Later today the U.S. Department of Commerce is expected to announce preliminary antidumping duties on solar panels from China. This case might normally be met with an exasperated sigh and chalked up as just another example of myopic, self-flagellating, capricious U.S. antidumping policy toward China.
But in this instance the absurdity is magnified by the fact that Washington has already devoted billions of dollars in production subsidies and consumption tax credits in an effort to invent a non-trivial market for solar energy in the United States. Imposing duties only undermines that objective. With brand new levies on imports to add to the duties already being imposed on the same products to “countervail” the lower prices afforded U.S. consumers by the Chinese government’s production subsidies, the administration’s already-expensive mission will become even more so – perhaps prohibitively so.
It’s not that President Obama and the Congress woke up one morning and agreed to craft policies that simultaneously promote and deter U.S. solar energy consumption. But that’s what Washington – with its meddling ethos and self-righteous politicians – has wrought: policies working at cross-purposes.
The Economic Report of the President in 2010 (published before Solyndra became a household name) boasts of the administration’s tens of billions of dollars in subsidies for production and tax credits for consumption of solar panels. This industrial policy continues to this day and there is no greater cheerleader for solar than the president himself. In this year’s State of the Union address, President Obama said:
I’m directing my administration to allow the development of clean energy on enough public land to power three million homes.

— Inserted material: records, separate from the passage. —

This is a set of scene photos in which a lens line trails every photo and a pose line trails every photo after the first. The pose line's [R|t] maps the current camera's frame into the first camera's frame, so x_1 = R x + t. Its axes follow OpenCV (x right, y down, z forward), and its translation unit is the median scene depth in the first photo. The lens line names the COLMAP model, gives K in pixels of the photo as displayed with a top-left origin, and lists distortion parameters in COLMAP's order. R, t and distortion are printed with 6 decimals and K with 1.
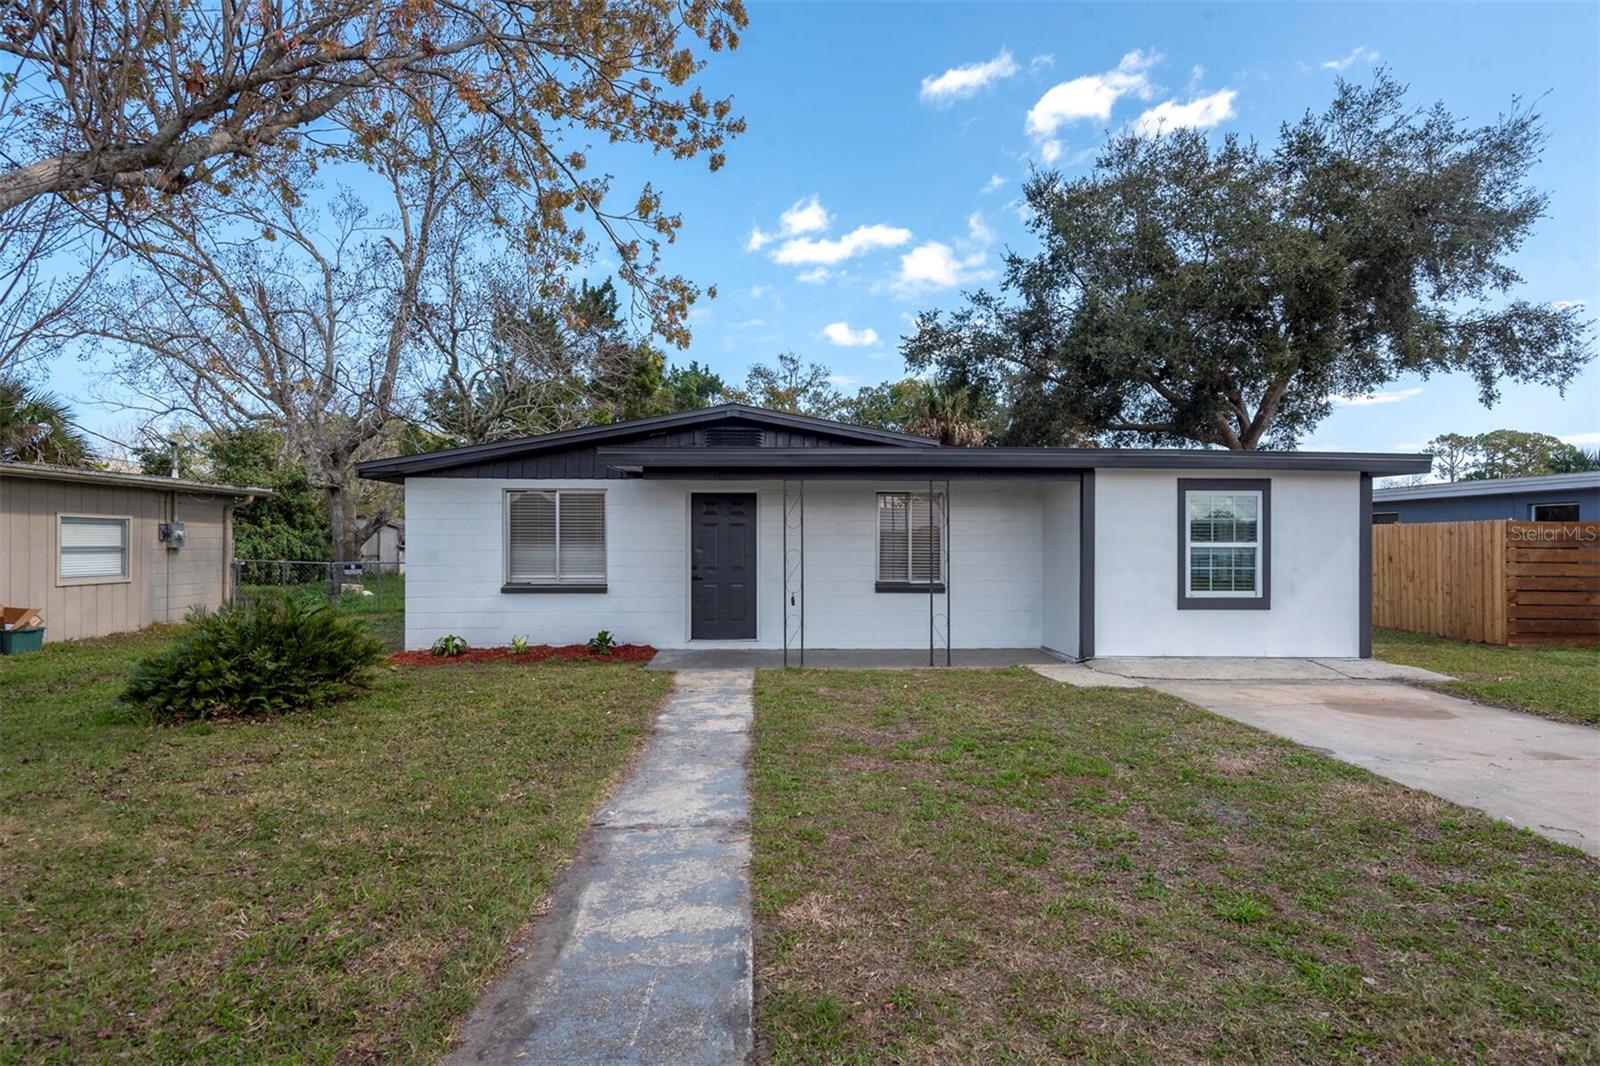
lens RADIAL K [[877.1, 0, 827.0], [0, 877.1, 528.2], [0, 0, 1]] dist [0.022288, -0.000845]
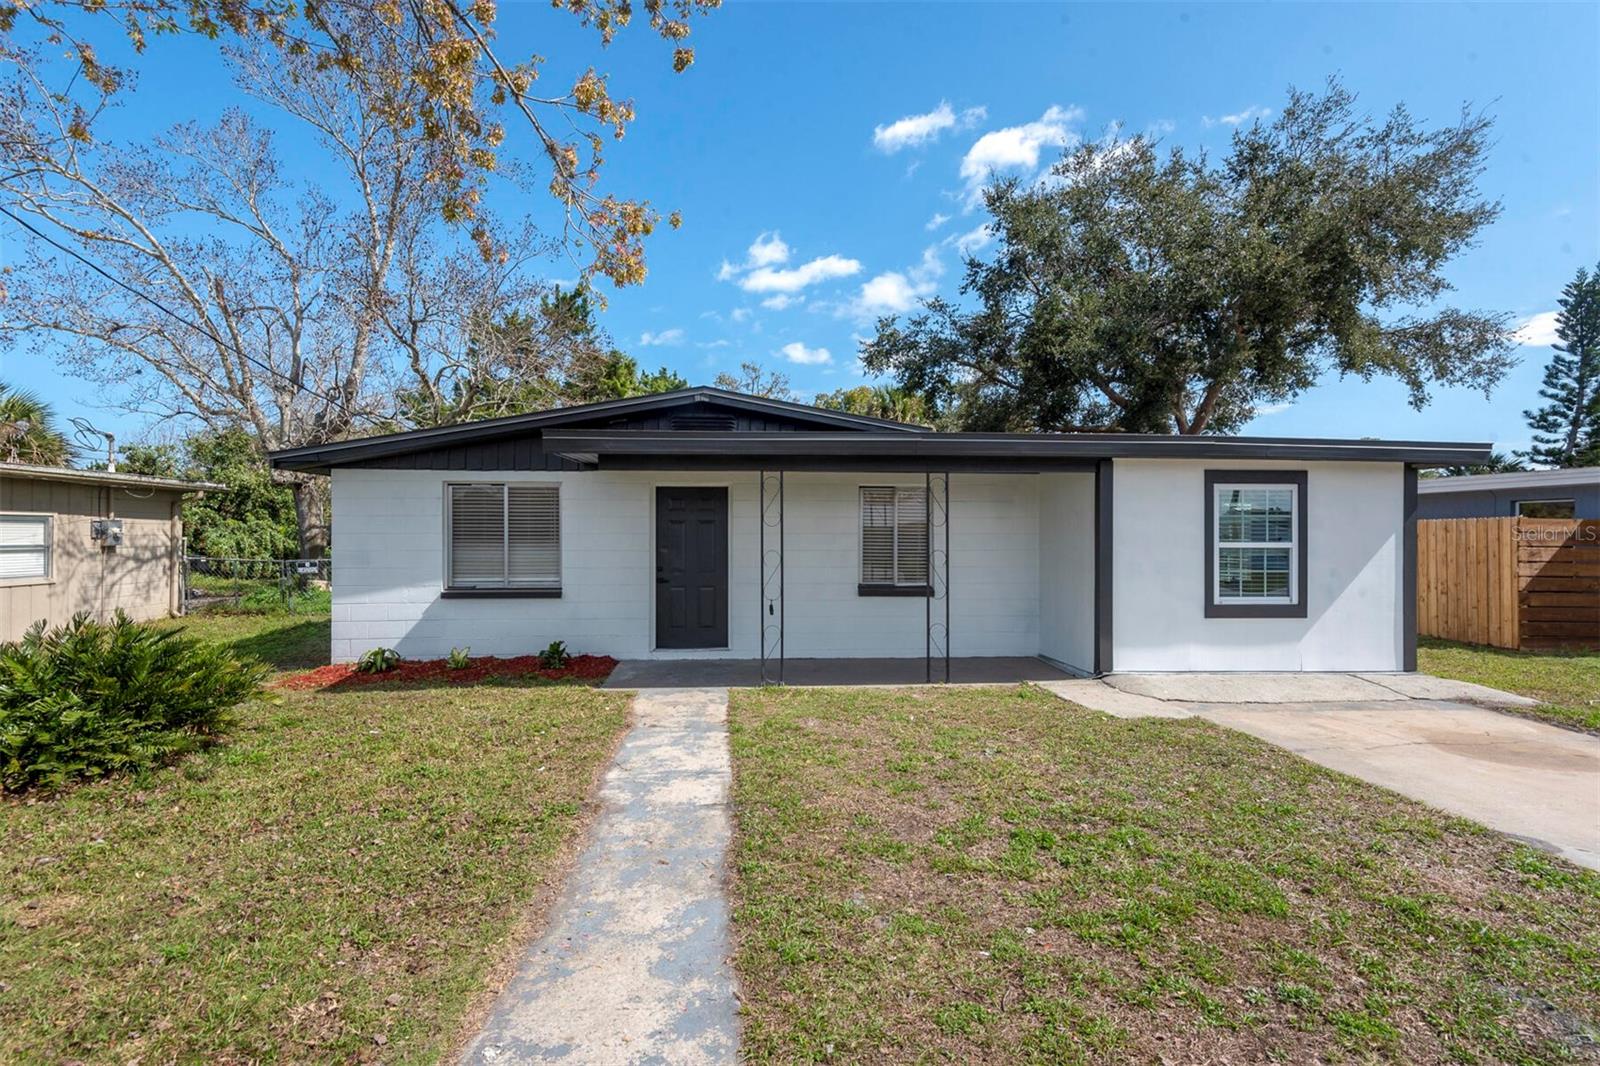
lens RADIAL K [[754.5, 0, 794.0], [0, 754.5, 522.9], [0, 0, 1]] dist [0.031132, -0.015465]
pose [[0.999822, 0.000202, 0.018854, -0.026579], [-0.000198, 1.000000, -0.000203, -0.002930], [-0.018854, 0.000199, 0.999822, 0.217170]]
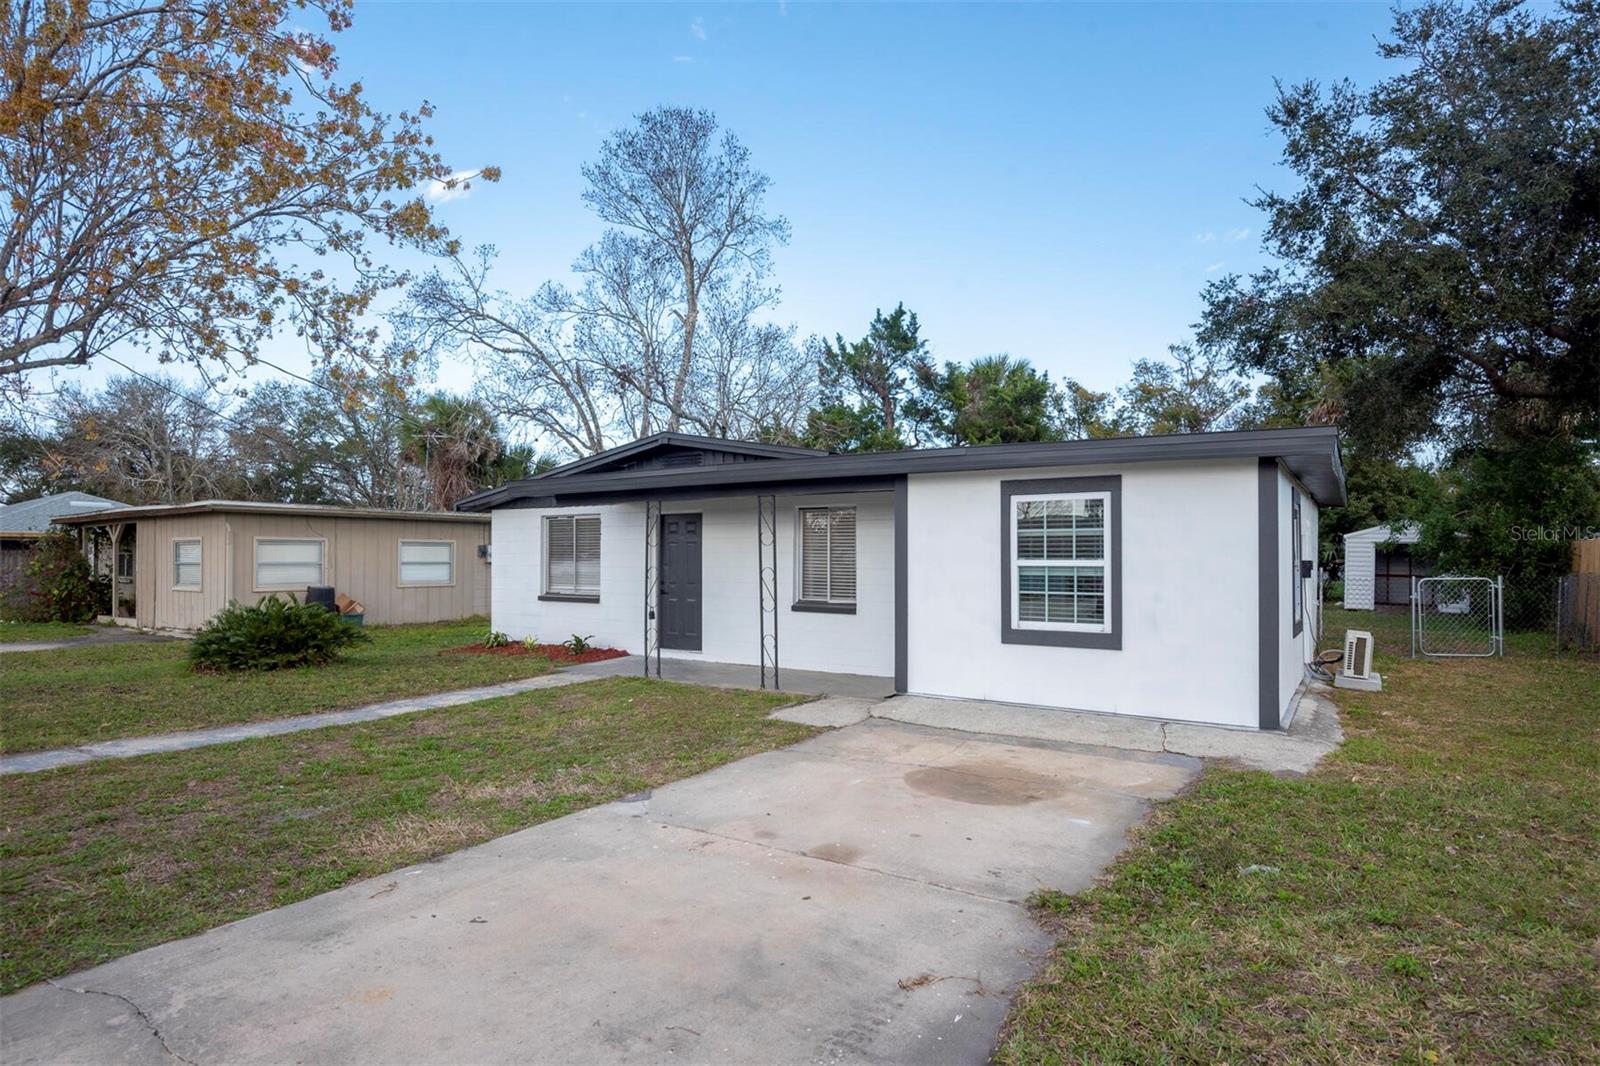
lens RADIAL K [[897.1, 0, 826.5], [0, 897.1, 546.1], [0, 0, 1]] dist [0.018584, -0.000211]
pose [[0.808443, -0.007833, -0.588523, 0.674235], [0.008835, 0.999960, -0.001173, 0.002819], [0.588509, -0.004251, 0.808480, 0.216301]]
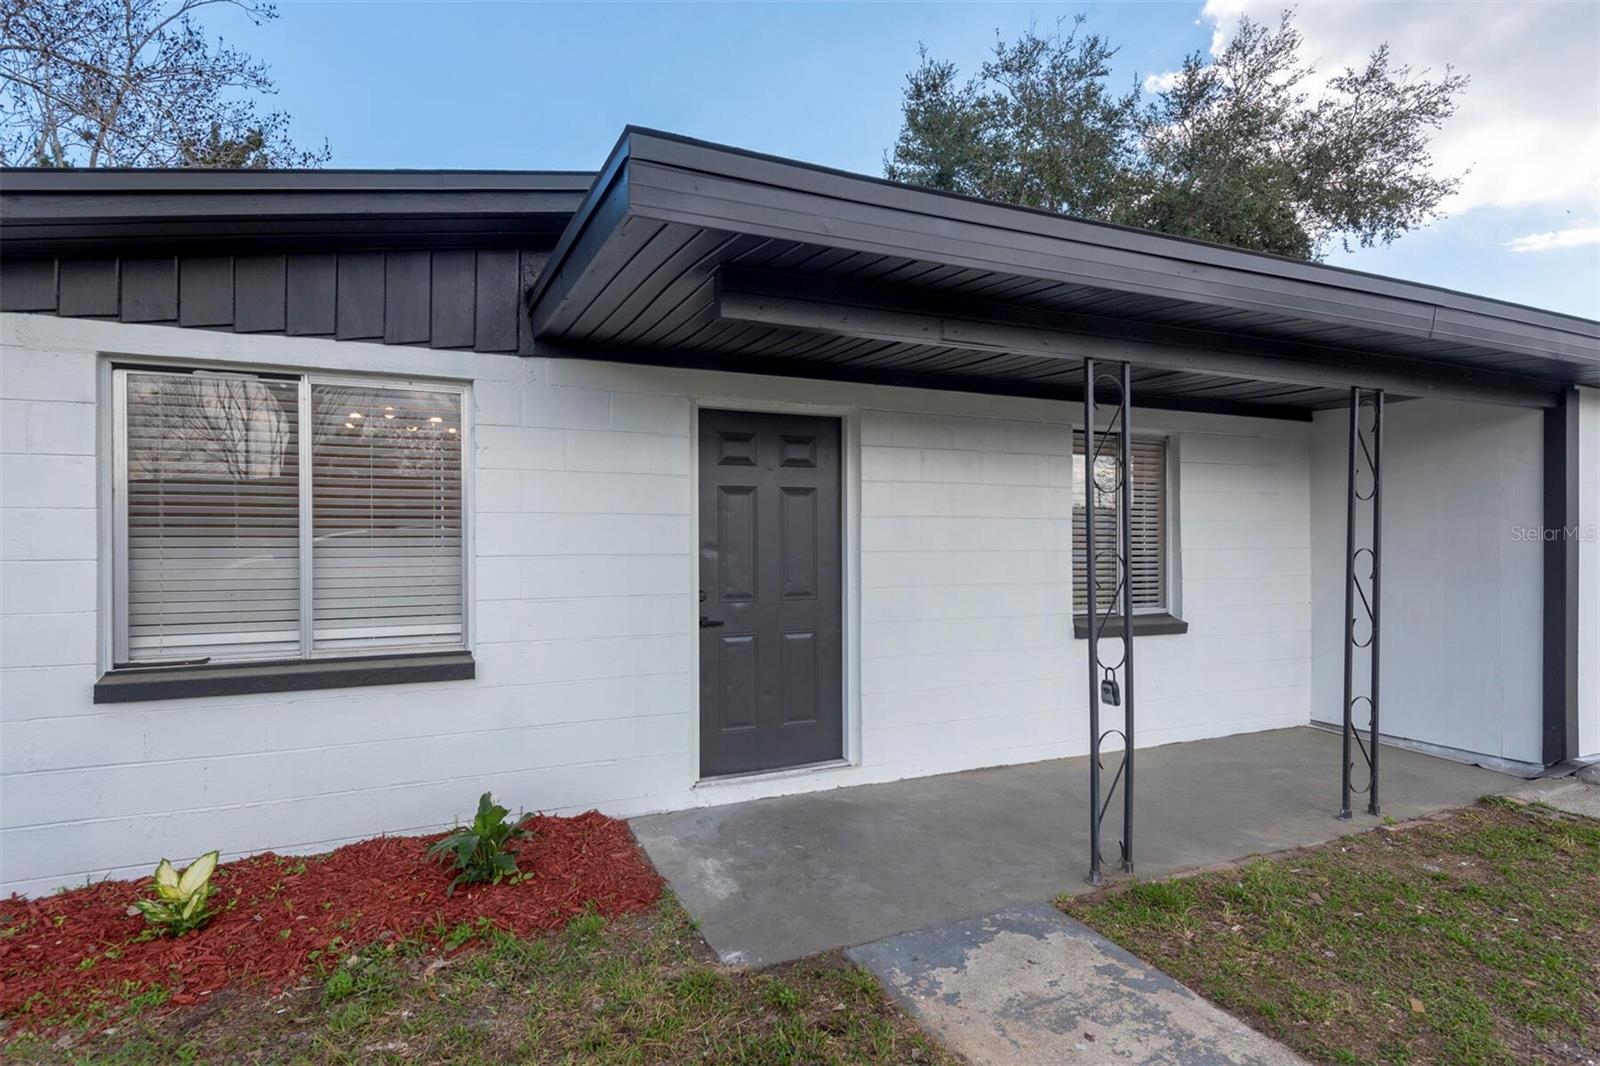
lens RADIAL K [[836.4, 0, 821.8], [0, 836.4, 532.2], [0, 0, 1]] dist [0.039398, -0.031721]
pose [[0.925941, 0.000828, 0.377668, -0.243992], [-0.006073, 0.999901, 0.012697, 0.010568], [-0.377621, -0.014051, 0.925854, 0.625661]]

One month later, noting that 16 solar projects have been approved on public land since he took office, the president said:
[Solar] is an industry on the rise. It’s a source of energy that’s becoming cheaper. And more and more businesses are starting to take notice.
The president has couched his support for solar in terms of what he sees as the environmental imperative of reducing carbon emissions and slowing global warming. Thus his policy aim is to encourage consumption by making solar less expensive to retail consumers with production subsidies and consumption tax credits. (Of course, lower-cost solar is a mirage – accounting smoke and mirrors – because the subsidies come from current taxpayers and the tax credits deprive the Treasury of revenues already earmarked, forcing the government to borrow, burdening future taxpayers with principle and interest debt, which is paid with higher taxes down the road).